**DESCRIPTION OF THE TASK**
Copy out the lines beginning with the line that contains "time: 10:20" and going on through the line that contains "time: 12:22", putting "reading" in place of "time" and changing nothing else. Leave the pictures out of your answer.

**ENTRIES PROVIDED**
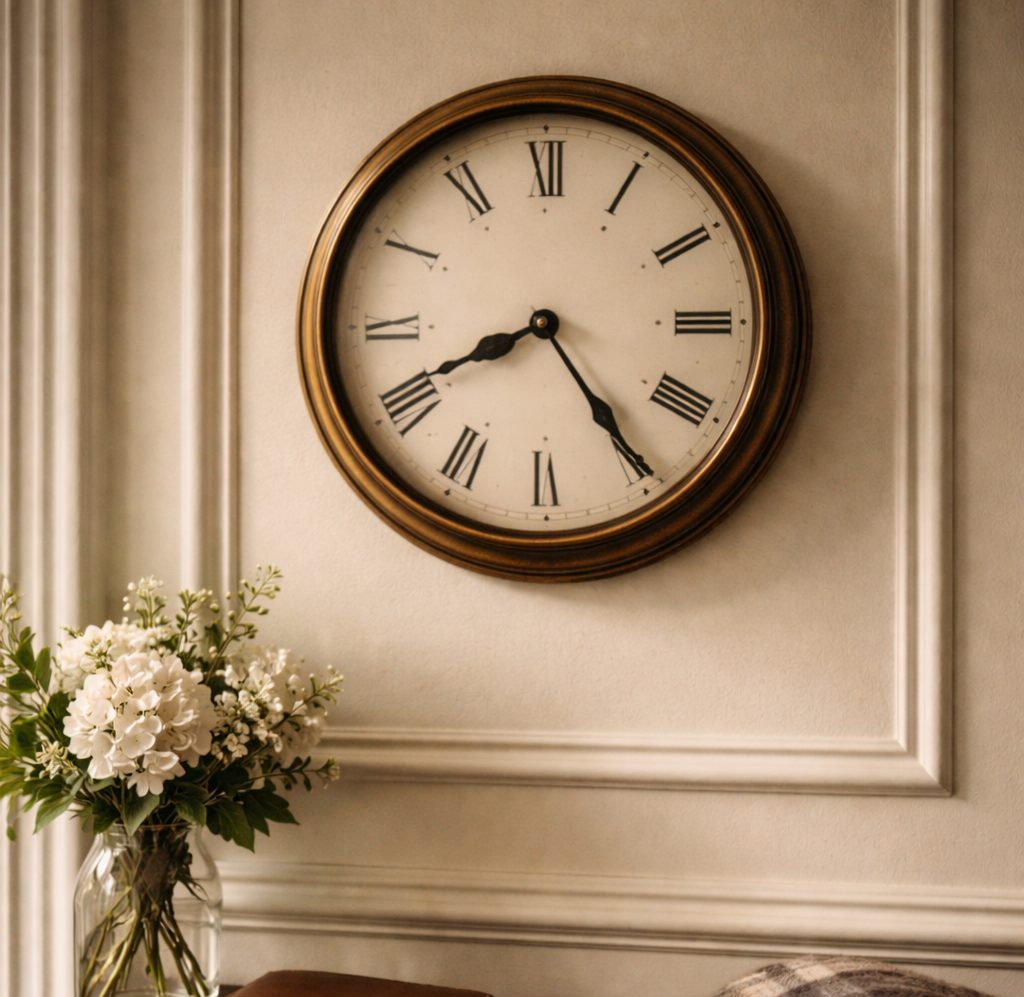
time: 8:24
* * *
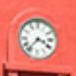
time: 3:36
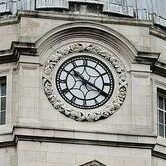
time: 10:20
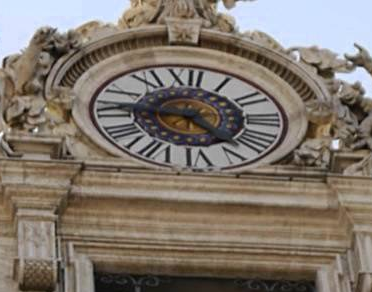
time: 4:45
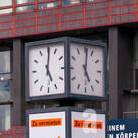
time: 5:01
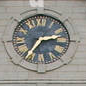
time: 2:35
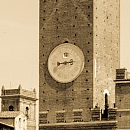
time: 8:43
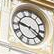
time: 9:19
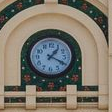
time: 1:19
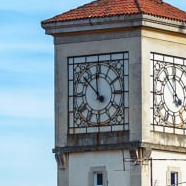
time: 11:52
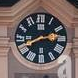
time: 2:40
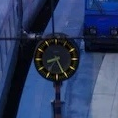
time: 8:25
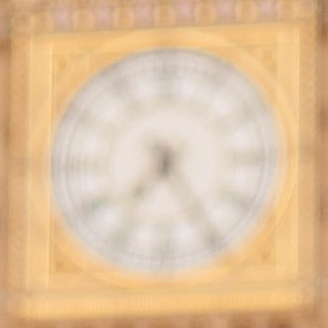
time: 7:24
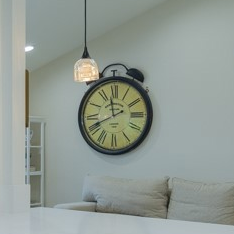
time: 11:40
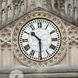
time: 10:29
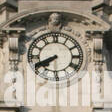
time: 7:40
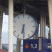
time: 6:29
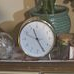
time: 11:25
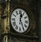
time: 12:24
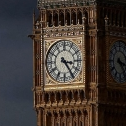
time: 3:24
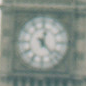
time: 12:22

**TASK OUTPUT**
reading: 10:20
reading: 4:45
reading: 5:01
reading: 2:35
reading: 8:43
reading: 9:19
reading: 1:19
reading: 11:52
reading: 2:40
reading: 8:25
reading: 7:24
reading: 11:40
reading: 10:29
reading: 7:40
reading: 6:29
reading: 11:25
reading: 12:24
reading: 3:24
reading: 12:22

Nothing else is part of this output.